The subject can exhale directly into a measurement device ('online' technique), or into a reservoir that can afterwards be connected to the analyser ('offline' technique). With the former technique, the early and later NO in the breath sample can be analysed separately. The test requires little coordination from the subject, and children older than 4 can be tested successfully.
The National Institute of Clinical Excellence (NICE) in the UK have published guidance on available measuring devices: https://www.nice.org.uk/guidance/dg12
The upper normal level of eNO in different studies ranges from 20 to 30 parts per billion. However, several major features influence the reference values. Men have higher eNO values than women. Smoking notoriously lowers eNO values, and even former smoking status can influence results. The levels are higher in people with an atopic constitution (a tendency towards allergies). The fraction of eNO is also flow-dependent (higher at lower flow rates and vice versa), so measurements are normally measured at 50 ml/s. Age or height could also considerably confound eNO values in children. The magnitude of these effects lies in the order of 10%, so even single cut-off values might be useful.

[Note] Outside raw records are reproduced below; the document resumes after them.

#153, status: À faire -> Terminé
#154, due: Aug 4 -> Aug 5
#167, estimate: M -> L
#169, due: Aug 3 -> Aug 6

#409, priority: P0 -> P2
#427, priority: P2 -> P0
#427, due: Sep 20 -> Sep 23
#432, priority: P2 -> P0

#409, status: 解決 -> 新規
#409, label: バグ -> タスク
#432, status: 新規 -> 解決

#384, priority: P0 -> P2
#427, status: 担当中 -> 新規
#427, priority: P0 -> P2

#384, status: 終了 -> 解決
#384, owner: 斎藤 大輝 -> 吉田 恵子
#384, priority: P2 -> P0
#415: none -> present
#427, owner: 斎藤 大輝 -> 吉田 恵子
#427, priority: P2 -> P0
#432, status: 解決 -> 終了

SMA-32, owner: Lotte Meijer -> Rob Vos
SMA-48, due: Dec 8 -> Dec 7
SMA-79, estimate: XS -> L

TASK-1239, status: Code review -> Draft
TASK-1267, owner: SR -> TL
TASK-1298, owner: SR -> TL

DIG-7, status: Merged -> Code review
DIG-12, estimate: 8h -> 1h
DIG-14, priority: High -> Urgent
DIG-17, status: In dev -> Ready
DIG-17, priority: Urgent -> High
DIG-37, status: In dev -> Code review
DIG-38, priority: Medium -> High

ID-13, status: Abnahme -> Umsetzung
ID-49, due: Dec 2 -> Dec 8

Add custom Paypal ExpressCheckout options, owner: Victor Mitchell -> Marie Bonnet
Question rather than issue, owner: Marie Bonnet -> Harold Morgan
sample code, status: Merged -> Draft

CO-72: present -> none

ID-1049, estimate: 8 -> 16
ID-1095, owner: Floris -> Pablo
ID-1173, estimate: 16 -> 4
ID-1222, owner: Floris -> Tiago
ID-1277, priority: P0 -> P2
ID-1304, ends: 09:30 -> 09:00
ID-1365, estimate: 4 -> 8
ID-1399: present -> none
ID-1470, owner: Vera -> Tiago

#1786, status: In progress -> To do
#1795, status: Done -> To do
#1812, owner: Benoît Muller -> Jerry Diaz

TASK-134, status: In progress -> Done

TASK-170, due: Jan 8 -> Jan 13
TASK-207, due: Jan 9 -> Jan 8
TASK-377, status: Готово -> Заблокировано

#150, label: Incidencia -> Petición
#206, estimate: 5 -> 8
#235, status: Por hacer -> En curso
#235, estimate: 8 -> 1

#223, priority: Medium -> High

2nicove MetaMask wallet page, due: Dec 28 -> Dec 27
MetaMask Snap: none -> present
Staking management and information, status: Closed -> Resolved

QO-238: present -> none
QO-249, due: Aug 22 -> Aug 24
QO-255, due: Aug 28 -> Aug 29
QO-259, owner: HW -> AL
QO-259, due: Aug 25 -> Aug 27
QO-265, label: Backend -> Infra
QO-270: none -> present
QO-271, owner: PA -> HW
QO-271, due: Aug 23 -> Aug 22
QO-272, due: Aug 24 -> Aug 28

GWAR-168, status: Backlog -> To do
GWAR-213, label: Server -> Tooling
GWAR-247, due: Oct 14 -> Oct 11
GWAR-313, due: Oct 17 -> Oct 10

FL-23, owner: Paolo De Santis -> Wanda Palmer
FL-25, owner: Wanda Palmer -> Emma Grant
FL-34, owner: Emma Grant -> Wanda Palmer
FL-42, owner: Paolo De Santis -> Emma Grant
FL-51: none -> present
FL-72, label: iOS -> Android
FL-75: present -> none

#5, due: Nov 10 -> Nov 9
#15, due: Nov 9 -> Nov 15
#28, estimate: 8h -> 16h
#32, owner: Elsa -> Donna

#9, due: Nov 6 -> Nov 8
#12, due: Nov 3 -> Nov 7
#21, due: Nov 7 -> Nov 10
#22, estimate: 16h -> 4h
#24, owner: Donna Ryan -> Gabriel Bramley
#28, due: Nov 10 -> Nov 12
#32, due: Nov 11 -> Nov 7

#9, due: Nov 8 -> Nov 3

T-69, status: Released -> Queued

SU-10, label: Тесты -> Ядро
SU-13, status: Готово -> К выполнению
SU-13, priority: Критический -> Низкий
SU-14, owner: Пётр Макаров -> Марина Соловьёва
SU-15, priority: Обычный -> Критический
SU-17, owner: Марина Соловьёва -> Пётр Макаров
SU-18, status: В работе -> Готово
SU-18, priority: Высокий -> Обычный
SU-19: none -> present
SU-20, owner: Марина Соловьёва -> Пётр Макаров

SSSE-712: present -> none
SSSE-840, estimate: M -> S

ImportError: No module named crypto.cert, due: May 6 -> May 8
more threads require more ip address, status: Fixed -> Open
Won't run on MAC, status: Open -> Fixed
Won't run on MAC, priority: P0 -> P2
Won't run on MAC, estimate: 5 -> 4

Until the 1980s, nitric oxide, a product of fossil fuel combustion, was thought only to play a role the detrimental effects of air pollution on the respiratory tract. In 1987, experiments with coronary arteries showed that nitric oxide was the long sought endothelium-derived relaxing factor. After scientists realised that NO played a biological role, its role as a cell signalling molecule and neurotransmitter became clear from abundant studies.
NO was first detected in exhaled breath samples in 1991. In 1992, NO was voted molecule of the year by the scientific journal Science. In 1993, researchers from the Karolinska Institute in Sweden were the first to report increased eNO in asthmatics.